The discovery of CRISPR and its gene-editing potential has been the talk of the town in the field of genetic engineering for a number of years now, but the high risk of off-target editing has been a barrier to its progress in the clinic.

While there is work underway to improve the precision of CRISPR delivery methods, some of which have shown good results, there isn’t currently a reliable way to quantify the off-target activity.

At least that’s according to a group of Israeli researchers who are looking to change that applies by applying statistical modelling to determine editing activity.

The collaborative effort between scientists at the Interdisciplinary Center (IDC) Herzliya and Bar-Ilan University in the country’s Tel-Aviv District led to the creation of CRISPECTOR, a tool designed to do just this and evaluated in a study published in the journal Nature Communications.

“In genome editing, especially for clinical applications, it is critical to identify low level off-target activity and adverse translocation events,” said Dr Ayal Hendel of Bar-Ilan University’s Mina and Everard Goodman Faculty of Life Sciences.

“Even a small number of cells with carcinogenic potential, when transplanted into a patient in the context of gene therapy, can have detrimental consequences in terms of cancer pathogenesis.

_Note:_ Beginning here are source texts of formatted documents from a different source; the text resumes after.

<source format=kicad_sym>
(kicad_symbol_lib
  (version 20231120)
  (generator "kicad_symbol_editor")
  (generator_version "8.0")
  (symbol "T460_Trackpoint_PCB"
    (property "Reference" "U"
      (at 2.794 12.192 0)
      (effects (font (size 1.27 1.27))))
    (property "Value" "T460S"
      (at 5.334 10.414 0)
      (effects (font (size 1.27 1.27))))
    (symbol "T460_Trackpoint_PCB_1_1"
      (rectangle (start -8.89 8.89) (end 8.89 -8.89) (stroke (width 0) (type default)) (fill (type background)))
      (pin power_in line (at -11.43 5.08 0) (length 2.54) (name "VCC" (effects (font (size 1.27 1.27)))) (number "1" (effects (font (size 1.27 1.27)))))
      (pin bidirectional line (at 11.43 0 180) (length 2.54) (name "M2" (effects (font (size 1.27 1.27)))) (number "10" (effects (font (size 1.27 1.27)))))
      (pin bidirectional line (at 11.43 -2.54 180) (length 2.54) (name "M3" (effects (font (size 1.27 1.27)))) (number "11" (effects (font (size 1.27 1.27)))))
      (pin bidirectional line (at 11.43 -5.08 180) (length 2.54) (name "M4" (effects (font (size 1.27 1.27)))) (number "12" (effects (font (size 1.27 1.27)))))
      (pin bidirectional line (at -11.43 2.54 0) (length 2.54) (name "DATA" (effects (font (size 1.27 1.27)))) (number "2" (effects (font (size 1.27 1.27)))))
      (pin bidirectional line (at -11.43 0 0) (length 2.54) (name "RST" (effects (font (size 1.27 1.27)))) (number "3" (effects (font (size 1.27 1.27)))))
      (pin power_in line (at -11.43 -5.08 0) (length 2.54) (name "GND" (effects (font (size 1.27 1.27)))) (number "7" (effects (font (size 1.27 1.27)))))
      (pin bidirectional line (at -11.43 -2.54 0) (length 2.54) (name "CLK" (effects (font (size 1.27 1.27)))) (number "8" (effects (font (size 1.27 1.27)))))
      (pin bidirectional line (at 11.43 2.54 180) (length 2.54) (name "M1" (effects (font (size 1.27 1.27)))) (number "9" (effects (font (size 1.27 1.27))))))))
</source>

“As part of treatment protocols, it is therefore important to detect these potential events in advance.

“CRISPECTOR provides an effective method to characterise and quantify potential CRISPR-induced errors, thereby significantly improving the safety of future clinical use of genome editing.”

Hendel led the study alongside Professor Zohar Yakhini of the Arazi School of Computer Science at IDC Herzliya.


How does CRISPECTOR detect and quantify off-target CRISPR editing

Hendel’s research team utilised the bacteria-derived CRISPR-Cas9 technology to edit genes in stem cells relevant to disorders of the blood and the immune system.

In the process of analysing the data, they became aware of the shortcomings of the existing tools for quantifying off-target activity and of gaps that should be bridged to improve applicability.

This experience led to the collaboration with Prof Yakhini’s computational biology and bioinformatics group.

The software is based on input taken from a standard measurement assay, involving multiplexed PCR amplification and Next-Generation Sequencing (NGS).

“in experiments utilising deep sequencing techniques that have significant levels of background noise, low levels of true off-target activity can get lost under the noise,” said Prof Yakhini.

“The need for a measurement approach and related data analysis that are capable of seeing beyond the noise, as well as of detecting adverse translocation events occurring in an editing experiment, is evident to genome editing scientists and practitioners.

“CRISPECTOR is a tool that can sift through the background noise to identify and quantify true off-target signal.

“Moreover, using statistical modelling and careful analysis of the data CRISPECTOR can also identify a wider spectrum of genomic aberrations.

“By characterising and quantifying potential CRISPR-induced errors, our methods will support the safer clinical use of genome editing therapeutic approaches.”


What did the study show

To assess CRISPECTOR’s accuracy, the multi-disciplinary team applied it to multiplex-PCR NGS data produced from five different guide RNAs (gRNA) – an RNA sequence that recognises the target DNA region of interest and directs Cas9 there for editing.

The gRNAs corresponded to five on-target genomic loci , and covered 226 off-target sites and 1,161 instances.

The team analysed the editing activity estimation concordance between CRISPECTOR and two other tools, CRISPResso2, and ampliCan.

They found that CRISPECTOR and CRISPResso2 produce similar results, with a relative difference median of 13.1%, while the estimation from ampliCan substantially differs from both, with a relative difference median of 75.6% and 76.9%, respectively.

To further drill down into the differences between CRISPECTOR and CRISPResso2, the team took 19 of the instances with a disagreement between the two tools.

Of these instances, 18 were determined, by human expert investigation of the reads, to be CRISPResso2 errors, with 5 false-positives and 13 false-negatives.

CRISPECTOR had one false-negative error, which the researchers said in their paper was a result of sequencing background noise.